Pero volvamos a la Cibeles, donde los niños alimentábamos a las palomas y aportábamos la base nutricia que proporcionaba los copiosos excrementos que día a día iban minando y deteriorando el imponente edificio de Correos. De pequeño, la singular y poderosa mole del Palacio, y del Palacios, don Antonio que fue su artífice, se me figuraba un castillo, una fortaleza de cuento, morada de un ogro insaciable que se alimentaba de correspondencia extraviada y tenía a su servicio un ejército de esbirros vestidos de gris y con gorra de plato que, con la excusa de repartir las cartas, entraban cada día en las casas de la gente y espiaban su intimidad para luego informar al ogro, cuerpo de araña y rostro humano. Hoy, para un niño imaginativo, el monumental inmueble al que los castizos llamaron "Nuestra Señora de las Comunicaciones", podría formar parte de la mítica arquitectura del "Señor de los Anillos", del paisaje de Harry Potter o de la iconografía de "Spiderman". El personalísimo edificio creó y sigue creando controversia y acumulando adjetivos que le adscriben al neogótico y al industrialismo, al romanticismo, al megalitismo y al eclecticismo, que es una manera de no comprometerse.
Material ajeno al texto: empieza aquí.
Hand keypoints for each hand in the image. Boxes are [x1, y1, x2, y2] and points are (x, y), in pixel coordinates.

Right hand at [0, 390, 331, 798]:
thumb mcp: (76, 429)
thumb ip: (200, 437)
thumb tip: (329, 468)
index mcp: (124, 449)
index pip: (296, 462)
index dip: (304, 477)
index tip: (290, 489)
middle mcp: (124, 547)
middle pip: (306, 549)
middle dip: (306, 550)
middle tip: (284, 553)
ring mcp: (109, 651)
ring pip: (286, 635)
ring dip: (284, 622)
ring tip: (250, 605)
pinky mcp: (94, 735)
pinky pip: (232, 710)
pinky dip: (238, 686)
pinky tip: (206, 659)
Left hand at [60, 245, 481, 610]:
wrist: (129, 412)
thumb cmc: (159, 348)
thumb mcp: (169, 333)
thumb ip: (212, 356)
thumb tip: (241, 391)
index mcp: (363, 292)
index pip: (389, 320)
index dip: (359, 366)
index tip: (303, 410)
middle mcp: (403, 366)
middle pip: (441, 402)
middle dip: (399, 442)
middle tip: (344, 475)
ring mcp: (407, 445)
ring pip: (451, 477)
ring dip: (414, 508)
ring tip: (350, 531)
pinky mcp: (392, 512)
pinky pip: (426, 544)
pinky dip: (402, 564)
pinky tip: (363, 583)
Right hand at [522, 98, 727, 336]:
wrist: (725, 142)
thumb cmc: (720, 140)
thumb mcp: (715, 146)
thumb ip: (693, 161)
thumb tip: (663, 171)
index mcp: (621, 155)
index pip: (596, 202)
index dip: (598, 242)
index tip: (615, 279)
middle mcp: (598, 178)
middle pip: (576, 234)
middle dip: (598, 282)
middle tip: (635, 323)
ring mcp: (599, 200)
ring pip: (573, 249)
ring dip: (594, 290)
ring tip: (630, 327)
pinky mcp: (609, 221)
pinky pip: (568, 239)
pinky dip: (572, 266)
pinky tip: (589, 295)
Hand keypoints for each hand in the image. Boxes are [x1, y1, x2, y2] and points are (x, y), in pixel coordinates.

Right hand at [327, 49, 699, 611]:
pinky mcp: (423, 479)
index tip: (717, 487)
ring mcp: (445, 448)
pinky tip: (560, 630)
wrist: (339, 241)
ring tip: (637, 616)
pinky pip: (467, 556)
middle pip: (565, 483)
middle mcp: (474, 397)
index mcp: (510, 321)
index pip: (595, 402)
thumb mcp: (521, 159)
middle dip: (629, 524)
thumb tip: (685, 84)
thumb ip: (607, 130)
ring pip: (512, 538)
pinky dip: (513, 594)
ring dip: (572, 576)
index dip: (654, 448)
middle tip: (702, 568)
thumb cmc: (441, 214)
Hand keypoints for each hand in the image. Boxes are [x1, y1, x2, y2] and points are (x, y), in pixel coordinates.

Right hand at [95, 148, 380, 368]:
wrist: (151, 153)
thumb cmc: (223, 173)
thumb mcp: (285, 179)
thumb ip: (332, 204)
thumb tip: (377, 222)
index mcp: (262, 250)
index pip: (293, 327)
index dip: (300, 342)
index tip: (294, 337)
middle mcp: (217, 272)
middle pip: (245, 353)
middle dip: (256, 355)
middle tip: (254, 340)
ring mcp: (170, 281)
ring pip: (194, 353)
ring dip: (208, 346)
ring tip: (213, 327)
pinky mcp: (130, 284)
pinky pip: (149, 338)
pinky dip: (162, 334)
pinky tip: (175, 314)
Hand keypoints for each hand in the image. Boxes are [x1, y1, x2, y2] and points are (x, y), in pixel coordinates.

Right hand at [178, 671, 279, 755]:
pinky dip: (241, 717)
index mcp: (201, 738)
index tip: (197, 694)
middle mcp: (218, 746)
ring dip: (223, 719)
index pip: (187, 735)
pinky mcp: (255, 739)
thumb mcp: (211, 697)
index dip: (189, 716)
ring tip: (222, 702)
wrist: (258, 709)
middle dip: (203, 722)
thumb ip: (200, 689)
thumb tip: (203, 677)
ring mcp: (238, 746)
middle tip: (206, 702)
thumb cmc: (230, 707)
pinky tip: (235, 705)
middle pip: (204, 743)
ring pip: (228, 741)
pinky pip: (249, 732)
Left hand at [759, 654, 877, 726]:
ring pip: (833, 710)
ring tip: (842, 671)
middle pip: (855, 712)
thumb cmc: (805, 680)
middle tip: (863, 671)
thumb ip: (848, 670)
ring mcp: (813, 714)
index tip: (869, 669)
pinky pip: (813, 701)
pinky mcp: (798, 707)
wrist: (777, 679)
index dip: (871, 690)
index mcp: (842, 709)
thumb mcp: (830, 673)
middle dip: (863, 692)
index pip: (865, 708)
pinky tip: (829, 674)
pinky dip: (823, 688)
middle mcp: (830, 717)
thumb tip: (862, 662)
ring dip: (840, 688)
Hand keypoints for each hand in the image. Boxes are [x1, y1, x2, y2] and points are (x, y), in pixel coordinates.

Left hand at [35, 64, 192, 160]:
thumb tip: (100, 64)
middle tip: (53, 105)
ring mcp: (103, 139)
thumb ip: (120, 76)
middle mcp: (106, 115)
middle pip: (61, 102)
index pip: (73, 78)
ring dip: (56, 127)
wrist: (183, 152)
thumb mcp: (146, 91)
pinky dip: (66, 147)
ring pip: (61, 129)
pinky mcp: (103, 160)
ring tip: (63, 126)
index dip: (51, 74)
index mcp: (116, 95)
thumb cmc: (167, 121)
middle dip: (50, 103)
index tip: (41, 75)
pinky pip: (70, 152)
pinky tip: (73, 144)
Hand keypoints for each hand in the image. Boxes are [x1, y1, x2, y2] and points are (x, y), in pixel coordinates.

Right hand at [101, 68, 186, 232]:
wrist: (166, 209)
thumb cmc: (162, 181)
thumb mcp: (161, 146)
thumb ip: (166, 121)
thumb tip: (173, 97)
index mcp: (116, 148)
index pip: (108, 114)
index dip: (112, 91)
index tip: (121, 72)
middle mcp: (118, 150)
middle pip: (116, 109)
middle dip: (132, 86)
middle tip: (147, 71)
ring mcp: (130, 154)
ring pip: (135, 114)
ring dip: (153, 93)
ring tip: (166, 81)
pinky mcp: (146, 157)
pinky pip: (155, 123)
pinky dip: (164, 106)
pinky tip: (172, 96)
Con el tiempo, el Palacio de Comunicaciones me fue recordando más al Castillo de Kafka, aunque su interior lo imaginaba más bien en otra escenografía kafkiana, la de las enormes y siniestras oficinas por las que deambula como un zombi, más psicótico que nunca, Anthony Perkins, en la versión de El proceso que rodó Orson Welles. Grandes naves en las que sombríos burócratas alineados clasifican y distribuyen cartas y paquetes.

La proliferación de las empresas de mensajería y el correo electrónico han arrinconado al esforzado cuerpo de Correos y diezmado sus filas, las comunicaciones casi nunca llevan sellos y circulan por otros cauces.

Una oportunidad de oro que supo aprovechar el alcalde-sol para ocupar tan emblemático y estratégico edificio. Lo del alcalde-sol viene por lo que la edil socialista Trinidad Jiménez piensa de la visión patrimonialista de Alberto Ruiz-Gallardón. El alcalde cree que el Ayuntamiento es él, ha dicho Trinidad, que tal vez soñó con ser princesa y no bella durmiente exiliada en el viejo y entrañable caserón de la plaza de la Villa donde los concejales de la oposición permanecerán enclaustrados hasta que sean llamados por el señor del castillo a su presencia para concurrir a un pleno.

El alcalde lo quiere todo para él y eso no está bien, se queja la concejal, y yo suscribo su protesta. Tal vez deberían transformarlo en parque temático para fomentar el turismo, que anda desganado.